His words seemed to thump into her heart. He had felt it, too, she thought dazedly.

“Au revoir, Suzanne,” he said with very deliberate emphasis.

He closed the door on this encounter and walked out of her life. Until their paths crossed at another time and place. But when? And why? Suzanne wondered. Her hand reached out and picked up the solid glass paperweight. His fingers had dulled its natural gleam. It felt cold. She shivered and thrust it away from her.

I love Brendan, she thought fiercely. I’ll love him all my life. Leith Carew can’t change that. Nothing ever will.

A surge of totally irrational feeling made her snatch up the paperweight again and drop it into the bottom drawer of her desk. Out of sight.

CHAPTER TWO

THE PROBLEM of Leith Carew did not go away. Suzanne wished she had not met him. The memory of his powerful presence and personality kept sliding between her and Brendan, intruding on the natural intimacy they had built up between them.

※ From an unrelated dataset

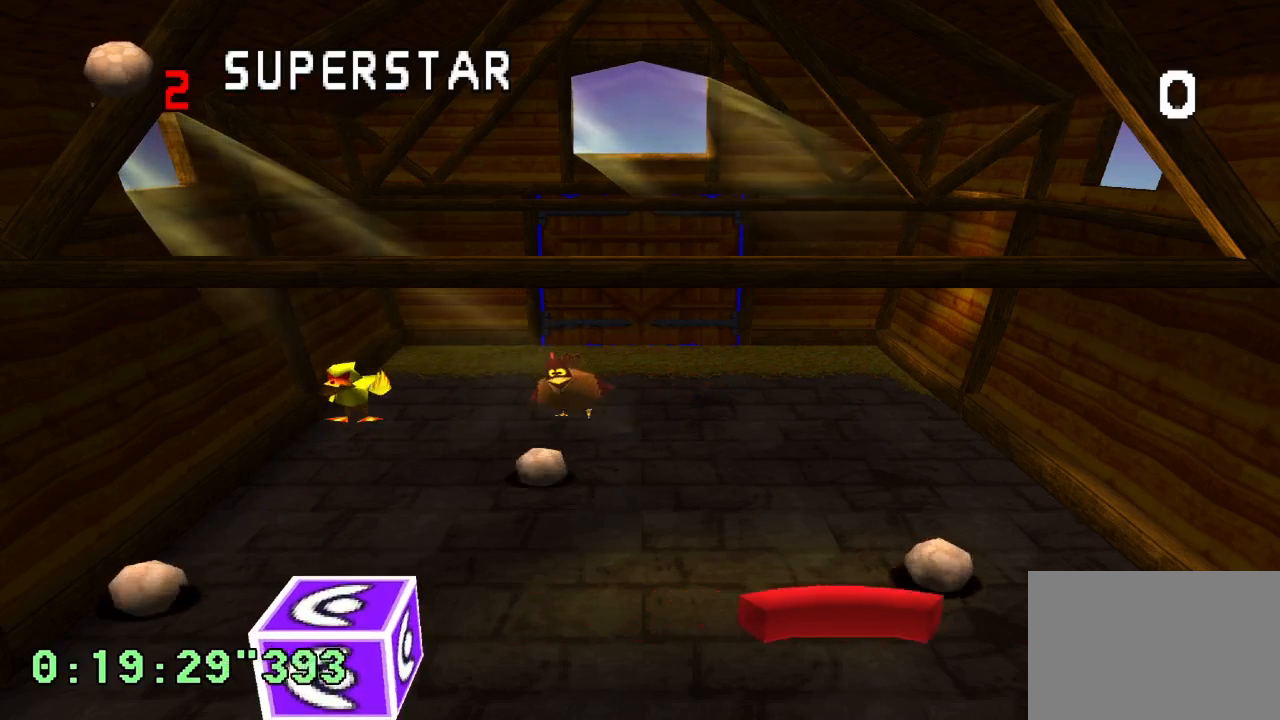
{"buttons": ["DPAD_RIGHT"], "left_stick": "center", "right_stick": "center", "events": [[67, "DPAD_RIGHT", "up"], [150, "DPAD_LEFT", "down"], [200, "DPAD_UP", "down"], [250, "DPAD_UP", "up"], [350, "DPAD_LEFT", "up"], [433, "DPAD_RIGHT", "down"]]}
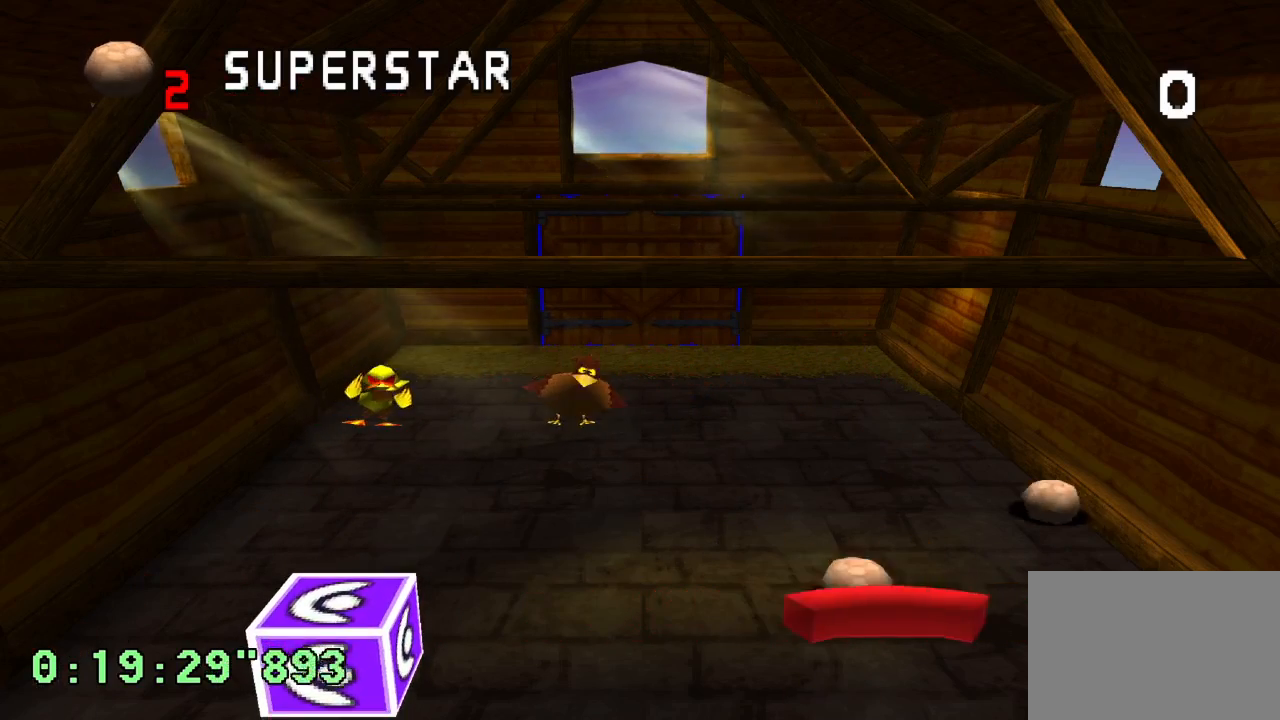
{"buttons": [], "left_stick": "center", "right_stick": "center", "events": [[117, "DPAD_RIGHT", "up"]]}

Normally she talked to Brendan about everything of interest that happened at the clinic or the centre, but something held her back from relating the details of Leith Carew’s private visit to her. She even affected a disinterest in Brendan’s comments on the man, quickly turning the subject aside in favour of a less disturbing topic of conversation.

Rightly or wrongly, she felt Leith Carew was somehow a threat to the happiness of her marriage. He had left her with a sense of inevitability that could not be denied or repressed. The day and the hour would come when they would meet again. Suzanne was afraid of what it might mean to her, so she did her best to deny him any space in her life.

Three days after his visit to the medical centre, Leith Carew was on the evening news. His strong face leapt out at her from the television set, making her heart skip a beat. She could no longer view him as a two-dimensional person.

“I’ll start putting on dinner,” she said, leaving Brendan to watch the news alone while she raced off to the kitchen to busy herself with their evening meal.

He followed a few minutes later. “They’ve called off the search for Amy Bergen,” he said with a grimace that expressed his repugnance for any unnecessary loss of life.

“Why?” Suzanne cried in dismay. Her mind told her there had been no hope of survival for the little girl, yet as long as she wasn’t found, hope persisted anyway.

“They’ve recovered a piece of her clothing.”